Anni fa era solita soffermarsi fuori dal balcone, a osservare la sua strada, bella ed elegante, dal carattere signorile, ma non troppo; attualmente, invece, atterrita dai cambiamenti, fatica a sporgersi dalla finestra, e punta lo sguardo sul cortile interno della sua casa, una visione per lei molto più confortante. Ogni giorno, la Signora Sophie pensa a tutto ciò, seduta davanti a una tazza di tè, che spesso si fredda tra le sue mani aspettando che la sua mente si distolga dal passato per indirizzare le sue labbra alla tazza. Potremmo dire che oggi è uno di quei giorni, ma c’è un pizzico di insolito nel piccolo regno di Sophie; chiunque questa mattina cammini per il vialone trafficato di fronte alla casa, infatti può notare una esile vecchietta che guarda giù dal balcone. Fin da questa mattina, Sophie ha notato qualche cosa di diverso in lei, alzandosi dal suo letto morbido come solo ne esistevano ai tempi dei nostri nonni; innanzitutto, dopo aver bevuto velocemente un tè (rigorosamente preparato con il bollitore di sua mamma), non ha sentito il bisogno di guardare fuori in cortile, bensì di affacciarsi al balcone sulla strada, contemplando, con una nota amara, la sua città, che vista dall’alto le è sembrata essersi ingrandita a dismisura: guardando le distese di asfalto, macchine e palazzi davanti a lei, cerca di distogliere la mente, e rievoca il periodo in cui lungo i negozi variopinti c’erano distese di fiori, alberi, panchine e ornamenti di altro tipo, tutto disposto con uniformità e dolcezza, quando la strada era percorsa da solchi metallici, luminosi alla luce del sole, dove sfrecciavano tram pittoreschi, che erano la sua principale attrazione; ricorda anche la libreria immensa, dove comprò l’amore della sua vita, ovvero il romanzo di Jane Eyre, con cui si sentiva perfettamente allineata; ricordandosi del suo libro, Sophie sente come un brivido, che le fa scaturire l’idea di leggere nuovamente la principale fonte delle sue emozioni, nel posto dove si trova a rievocare un passato idilliaco.

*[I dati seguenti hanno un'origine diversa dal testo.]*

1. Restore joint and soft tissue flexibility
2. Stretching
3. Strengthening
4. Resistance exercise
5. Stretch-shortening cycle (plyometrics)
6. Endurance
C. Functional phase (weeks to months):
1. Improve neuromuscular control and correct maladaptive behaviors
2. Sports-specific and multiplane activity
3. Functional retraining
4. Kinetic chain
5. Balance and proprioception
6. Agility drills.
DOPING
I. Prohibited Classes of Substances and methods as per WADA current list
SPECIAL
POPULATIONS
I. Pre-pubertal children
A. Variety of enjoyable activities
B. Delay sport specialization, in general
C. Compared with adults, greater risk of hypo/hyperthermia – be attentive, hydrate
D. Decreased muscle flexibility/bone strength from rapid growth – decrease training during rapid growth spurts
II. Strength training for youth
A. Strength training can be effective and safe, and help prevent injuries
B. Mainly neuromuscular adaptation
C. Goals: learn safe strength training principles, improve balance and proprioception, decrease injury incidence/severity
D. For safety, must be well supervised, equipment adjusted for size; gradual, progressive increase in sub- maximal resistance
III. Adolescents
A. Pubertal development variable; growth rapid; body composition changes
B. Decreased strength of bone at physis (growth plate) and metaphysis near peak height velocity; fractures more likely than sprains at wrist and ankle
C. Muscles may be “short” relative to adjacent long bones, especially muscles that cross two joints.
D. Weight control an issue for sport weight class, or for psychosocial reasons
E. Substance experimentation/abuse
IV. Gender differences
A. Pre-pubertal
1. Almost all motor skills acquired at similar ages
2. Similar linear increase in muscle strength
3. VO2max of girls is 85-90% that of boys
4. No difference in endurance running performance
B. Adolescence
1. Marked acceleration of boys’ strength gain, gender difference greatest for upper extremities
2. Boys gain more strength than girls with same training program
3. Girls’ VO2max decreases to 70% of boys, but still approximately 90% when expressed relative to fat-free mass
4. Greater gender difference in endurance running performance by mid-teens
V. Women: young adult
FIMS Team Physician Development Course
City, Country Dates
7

Preso il suo tesoro, ne tocca la copertina e sente l’eternità e la perfezione che sprigiona. È un momento magico, Sophie non è mai stata meglio. Improvvisamente, però il suono violento del telefono, un tentativo della sorella di parlare con lei, rompe questo equilibrio: basta un sobbalzo e il romanzo tanto amato scivola tra le ringhiere del balcone e finisce in pasto al traffico impietoso: ora Sophie non ha più neanche quello…
Altrove i suoi occhi si posano sui due alberi restanti nella via, che vengono abbattuti per fare spazio al tanto odiato futuro; le due profonde rughe sul suo volto diventano immediatamente dei laghi salati. Senza una parola, con rassegnazione, Sophie torna in casa, lasciando squillare il telefono… Cosa avrebbe potuto dire, d’altronde? Con un pezzo di carta tra le mani, forse ciò che avanza della sua vita, decide di far raffreddare dell’altro tè.